Police are now investigating the attack as an assault and hinted that the head injury came after he was pushed by one of the three men. It follows a spate of attacks on AfD offices in various cities including an explosion last week in the eastern town of Döbeln that damaged windows and doors.

The party’s leadership, frequently accused of fomenting hatred and inciting violence with its fierce anti-immigrant rhetoric, seized the opportunity to turn the tables on Tuesday. 

“The cowardly, life-threatening violence against our party colleague Frank Magnitz is the result of the incitement against us by politicians and the media,” said AfD co-leader Alexander Gauland. “Will the fight against us only succeed if people die?”

Björn Höcke, the AfD’s regional leader in Thuringia, responded to the attack by comparing Germany’s political situation today to that of the Weimar Republic. Höcke is known for criticizing Germany’s commemoration of its Holocaust crimes and saying “these stupid politics of coming to grips with the past cripple us.”

The co-leader of the AfD’s parliamentary group, Alice Weidel, voiced outrage at a tweet from Greens politician Cem Özdemir that likened the AfD to Nazis. He had written: “Those who fight hatred with hatred will always let hatred win in the end. #nazisout but with the methods of our constitutional state.”

In a video statement posted on Twitter, Weidel said: “The stupidity and brutalization spreading in our party system is incredible.” The AfD suspects that leftist militants committed the attack in Bremen.

The political atmosphere has become increasingly charged since the refugee crisis in 2015 and deteriorated further with neo-Nazi rioting in Chemnitz at the end of August.
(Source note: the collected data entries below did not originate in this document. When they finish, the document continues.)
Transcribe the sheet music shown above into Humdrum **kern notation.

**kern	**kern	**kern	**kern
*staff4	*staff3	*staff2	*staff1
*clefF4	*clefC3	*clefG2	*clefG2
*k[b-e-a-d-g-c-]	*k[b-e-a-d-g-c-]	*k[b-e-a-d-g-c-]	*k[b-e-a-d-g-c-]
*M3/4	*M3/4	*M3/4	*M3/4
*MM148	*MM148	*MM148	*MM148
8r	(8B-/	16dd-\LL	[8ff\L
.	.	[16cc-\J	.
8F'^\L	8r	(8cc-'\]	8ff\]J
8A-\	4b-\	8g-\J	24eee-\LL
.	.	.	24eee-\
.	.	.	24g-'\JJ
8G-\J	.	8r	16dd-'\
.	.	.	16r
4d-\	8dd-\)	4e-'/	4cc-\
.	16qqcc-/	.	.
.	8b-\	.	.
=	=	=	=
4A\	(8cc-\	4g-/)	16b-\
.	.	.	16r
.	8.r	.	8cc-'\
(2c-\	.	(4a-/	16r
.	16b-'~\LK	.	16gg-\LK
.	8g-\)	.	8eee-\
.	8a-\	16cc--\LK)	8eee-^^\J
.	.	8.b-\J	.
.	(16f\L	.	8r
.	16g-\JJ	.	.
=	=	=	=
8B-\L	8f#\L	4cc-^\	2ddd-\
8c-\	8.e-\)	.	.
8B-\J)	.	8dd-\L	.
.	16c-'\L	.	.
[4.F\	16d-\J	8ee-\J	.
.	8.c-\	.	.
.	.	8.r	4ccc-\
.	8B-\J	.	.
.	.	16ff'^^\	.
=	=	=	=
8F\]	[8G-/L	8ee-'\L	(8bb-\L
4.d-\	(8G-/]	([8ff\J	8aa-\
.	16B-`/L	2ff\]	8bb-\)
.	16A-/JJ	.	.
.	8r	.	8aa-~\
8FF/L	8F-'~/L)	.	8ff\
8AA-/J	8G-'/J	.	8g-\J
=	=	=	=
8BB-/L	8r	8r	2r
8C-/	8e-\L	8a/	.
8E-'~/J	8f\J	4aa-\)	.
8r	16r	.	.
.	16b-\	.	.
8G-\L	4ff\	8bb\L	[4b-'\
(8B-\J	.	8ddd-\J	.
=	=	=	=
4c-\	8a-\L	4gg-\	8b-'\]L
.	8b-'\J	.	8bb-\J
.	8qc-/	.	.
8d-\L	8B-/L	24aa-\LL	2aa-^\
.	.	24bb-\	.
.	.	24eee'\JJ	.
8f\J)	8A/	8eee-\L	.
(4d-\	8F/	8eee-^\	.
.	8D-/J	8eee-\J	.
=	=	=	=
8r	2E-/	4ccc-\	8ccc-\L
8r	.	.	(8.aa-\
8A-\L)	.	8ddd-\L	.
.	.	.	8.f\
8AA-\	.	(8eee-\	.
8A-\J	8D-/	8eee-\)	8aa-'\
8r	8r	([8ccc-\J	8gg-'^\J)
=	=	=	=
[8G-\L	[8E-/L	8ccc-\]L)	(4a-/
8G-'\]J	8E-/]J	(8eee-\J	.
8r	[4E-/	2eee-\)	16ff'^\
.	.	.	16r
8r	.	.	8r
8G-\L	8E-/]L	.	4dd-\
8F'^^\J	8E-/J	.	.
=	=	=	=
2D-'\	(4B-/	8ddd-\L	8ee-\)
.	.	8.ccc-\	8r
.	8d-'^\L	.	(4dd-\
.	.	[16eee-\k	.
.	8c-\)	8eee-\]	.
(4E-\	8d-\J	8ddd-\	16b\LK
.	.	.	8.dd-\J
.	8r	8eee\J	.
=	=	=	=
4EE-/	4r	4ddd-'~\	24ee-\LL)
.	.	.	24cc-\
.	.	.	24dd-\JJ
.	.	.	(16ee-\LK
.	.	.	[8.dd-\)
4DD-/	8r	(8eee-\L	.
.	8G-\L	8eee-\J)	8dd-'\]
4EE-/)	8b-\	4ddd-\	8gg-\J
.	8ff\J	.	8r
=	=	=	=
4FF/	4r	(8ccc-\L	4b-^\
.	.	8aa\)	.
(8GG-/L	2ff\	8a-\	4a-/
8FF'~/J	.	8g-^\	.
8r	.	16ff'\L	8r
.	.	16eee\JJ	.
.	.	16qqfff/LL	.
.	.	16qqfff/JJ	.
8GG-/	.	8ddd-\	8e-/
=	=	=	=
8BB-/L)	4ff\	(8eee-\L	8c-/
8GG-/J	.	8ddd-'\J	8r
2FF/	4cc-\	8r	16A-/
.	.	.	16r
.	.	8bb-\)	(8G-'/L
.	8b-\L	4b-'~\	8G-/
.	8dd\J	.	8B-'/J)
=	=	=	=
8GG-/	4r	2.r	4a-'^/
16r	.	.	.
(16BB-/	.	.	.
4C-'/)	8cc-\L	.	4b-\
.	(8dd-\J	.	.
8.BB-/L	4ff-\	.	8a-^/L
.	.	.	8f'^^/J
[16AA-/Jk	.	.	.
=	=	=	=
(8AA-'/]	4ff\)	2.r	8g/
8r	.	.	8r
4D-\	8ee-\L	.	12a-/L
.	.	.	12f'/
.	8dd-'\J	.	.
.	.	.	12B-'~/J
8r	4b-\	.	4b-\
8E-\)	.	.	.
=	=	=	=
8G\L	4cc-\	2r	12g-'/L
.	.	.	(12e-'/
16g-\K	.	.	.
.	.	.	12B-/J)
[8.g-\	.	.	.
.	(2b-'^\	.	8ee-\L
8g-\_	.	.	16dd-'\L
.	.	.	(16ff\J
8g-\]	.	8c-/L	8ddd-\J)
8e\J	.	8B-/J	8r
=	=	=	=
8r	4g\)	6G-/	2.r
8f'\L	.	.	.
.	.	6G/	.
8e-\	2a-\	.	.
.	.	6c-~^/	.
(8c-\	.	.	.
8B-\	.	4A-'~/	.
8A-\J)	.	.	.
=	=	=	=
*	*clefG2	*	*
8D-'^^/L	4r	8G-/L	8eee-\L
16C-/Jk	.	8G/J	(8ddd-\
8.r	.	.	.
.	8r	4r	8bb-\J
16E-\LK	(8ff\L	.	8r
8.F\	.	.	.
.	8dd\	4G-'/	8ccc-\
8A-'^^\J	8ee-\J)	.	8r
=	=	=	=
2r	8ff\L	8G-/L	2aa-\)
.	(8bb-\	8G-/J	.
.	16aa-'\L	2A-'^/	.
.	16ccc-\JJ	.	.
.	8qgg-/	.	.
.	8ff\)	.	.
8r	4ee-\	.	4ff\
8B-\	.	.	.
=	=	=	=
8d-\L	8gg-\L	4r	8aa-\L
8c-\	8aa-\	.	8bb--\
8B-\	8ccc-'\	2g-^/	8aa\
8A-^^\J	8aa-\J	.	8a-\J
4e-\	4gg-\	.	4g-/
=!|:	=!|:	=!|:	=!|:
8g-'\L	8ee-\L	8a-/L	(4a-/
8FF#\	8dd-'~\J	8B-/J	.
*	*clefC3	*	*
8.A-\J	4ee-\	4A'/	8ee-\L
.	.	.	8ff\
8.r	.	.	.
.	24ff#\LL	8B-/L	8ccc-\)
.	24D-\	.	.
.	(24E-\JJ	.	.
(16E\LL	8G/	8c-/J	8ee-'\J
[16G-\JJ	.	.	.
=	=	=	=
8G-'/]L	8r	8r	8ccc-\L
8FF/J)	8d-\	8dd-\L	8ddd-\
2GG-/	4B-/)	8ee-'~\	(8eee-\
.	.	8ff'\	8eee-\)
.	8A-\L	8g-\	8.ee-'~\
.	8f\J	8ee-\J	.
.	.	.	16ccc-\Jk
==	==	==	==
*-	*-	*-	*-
The AfD tapped into public opposition to Chancellor Angela Merkel’s open-border policy and became the third-strongest force in the Bundestag in the September 2018 election with 12.6 percent of the vote.

Muslim and Jewish leaders voiced alarm at its election gains, reached after a campaign of fierce rhetoric with AfD campaigns pledging to stop the “invasion of foreigners.” That kind of violent language spawns violence, say politicians and anti-racism activists.

The assault on Magnitz could allow the party to defuse such criticism. The AfD can now portray itself as a victim and will likely refer to the attack in campaigning for a series of regional elections this year in Bremen and the eastern states of Brandenburg, Saxony and Thuringia — not to mention the European Parliament elections in May.